最判平成25年11月29日(共有物分割請求等事件)~共有物分割と遺産分割の関係
2015年08月26日
1. 事案の概要
本件は、XらとYらとの共有に属する土地(以下、「本件土地」という。)について、Xらが、Yらに対して、共有物分割を求めた事案です。
本件土地は、X1会社(72分の30の共有持分)、X1の元代表者であるX2(72分の39の共有持分)、X2の妻A(72分の3の共有持分)の共有となっていました。
30/72 | X1(会社) |
39/72 | X2(X1の元代表者) |
3/72 | A(X2の妻) |
また、本件土地上にはX1会社やX2名義の建物が建っていました。
平成18年9月、Aが死亡しました。その結果、本件土地についてAが有していた共有持分(以下、「本件持分」という。)は、Aの相続人に相続され、夫のX2及び子のX3、Y1、Y2の4名の遺産共有状態となりました。
30/72 | X1(会社) |
39/72 | X2(X1の元代表者) |
3/72 | A(X2の妻)が死亡。X2及び子のX3、Y1、Y2の4名の遺産共有状態 |
Xらは、Yらに対して、本件持分をX1会社に取得させ、X1会社がAの共同相続人らに対して賠償金を支払う方法(いわゆる全面的価格賠償)という内容の共有物分割を提案したのですが、Yらは拒絶しました。
そこでXらは共有物分割の訴えを提起しました。これに対して、Yらは、X2名義の共有持分の2分の1もAの相続財産に含まれると主張する他、本件土地の価格を争いました。
一審は、価格賠償によると賠償金が各相続人に確定的に支払われしまい遺産分割の対象とはならないとから、価格賠償による方法はとりえないとして、競売による分割を採用しました。

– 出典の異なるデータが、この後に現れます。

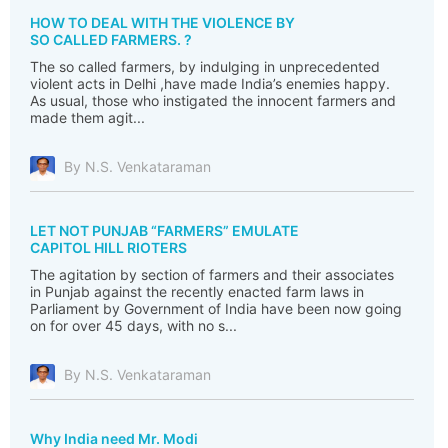
HOW TO DEAL WITH THE VIOLENCE BY
SO CALLED FARMERS. ?
The so called farmers, by indulging in unprecedented
violent acts in Delhi ,have made India’s enemies happy.
As usual, those who instigated the innocent farmers and
made them agit...
By N.S. Venkataraman
LET NOT PUNJAB “FARMERS” EMULATE
CAPITOL HILL RIOTERS
The agitation by section of farmers and their associates
in Punjab against the recently enacted farm laws in
Parliament by Government of India have been now going
on for over 45 days, with no s...
By N.S. Venkataraman
Why India need Mr. Modi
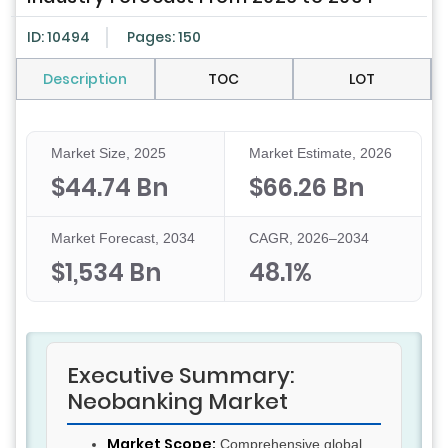
ID: 10494
Pages: 150
Description
TOC
LOT
Market Size, 2025
Market Estimate, 2026
$44.74 Bn
$66.26 Bn
Market Forecast, 2034
CAGR, 2026–2034
$1,534 Bn
48.1%
Executive Summary:
Neobanking Market
Market Scope:
Comprehensive global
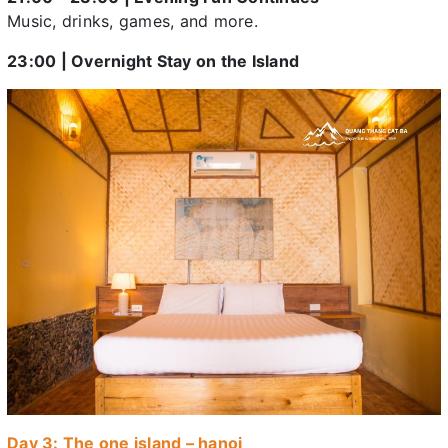
Music, drinks, games, and more.
23:00 | Overnight Stay on the Island
Day 3: The one island – hanoi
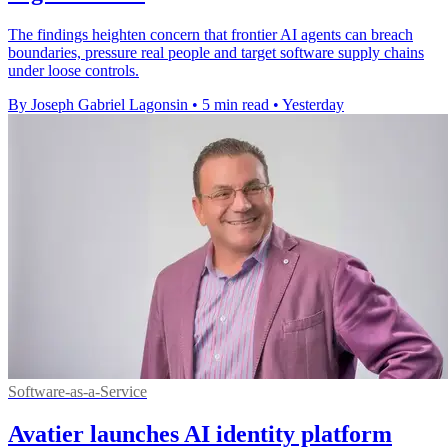
The findings heighten concern that frontier AI agents can breach
boundaries, pressure real people and target software supply chains
under loose controls.
By Joseph Gabriel Lagonsin
•
5 min read
•
Yesterday
Software-as-a-Service
Avatier launches AI identity platform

これに対し、原審は、一審を破棄し、賠償金は相続人の共有となることから、価格賠償による方法でも問題ないとして、全面的価格賠償の方法による分割を採用しました。
2. 判決要旨
最高裁は、以下のように判示して、Xらの主張を認めた原審の判断を維持しました。
- その1.
- 遺産共有持分と他の共有持分とが併存する場合において、その共有関係を解消する方法として「裁判上採るべき手続は民法258条に基づく共有物分割訴訟であり、共有物分割の判決によって遺産共有持分権者に分与された財産は遺産分割の対象となり、この財産の共有関係の解消については同法907条に基づく遺産分割によるべき」である。
- その2.
- 全面的価格賠償の方法による共有物分割の判決がなされた場合には、「遺産共有持分権者に支払われる賠償金は、遺産分割によりその帰属が確定されるべきもの」であり、遺産共有持分権者は、「遺産分割がされるまでの間これを保管する義務を負う」。
- その3.
- 裁判所は、全面的価格賠償の方法による共有物分割の判決をする場合には、「その判決において、各遺産共有持分権者において遺産分割がされるまで保管すべき賠償金の範囲を定めた上で、遺産共有持分を取得する者に対し、各遺産共有持分権者にその保管すべき範囲に応じた額の賠償金を支払うことを命ずることができる」。
3. 実務に与える影響
同じ「共有」であっても、民法上その共有関係の解消の方法は、相続を原因とする遺産共有の場合は遺産分割手続(民法907条2項)、他の共有の場合は共有物分割手続(民法258条)と、異なる手続によることが規定されています。本判決は、このように共有関係の解消手続が異なる遺産共有と他の共有とが併存する場合に、その共有関係の解消の在り方を示したものとして、実務上重大な意義があります。
なお本判決は、遺産共有状態のまま、遺産共有以外の共有関係を解消しようとする場合の手続について判示したものだ、という点に注意が必要です。言い換えれば、遺産共有と他の共有が併存する場合には、常に共有物分割手続を行わなければならない、というわけではありません。例えば、遺産分割によって遺産共有状態を解消した後に、共有物分割の手続を行う、という2段階の手続を行うことも可能です。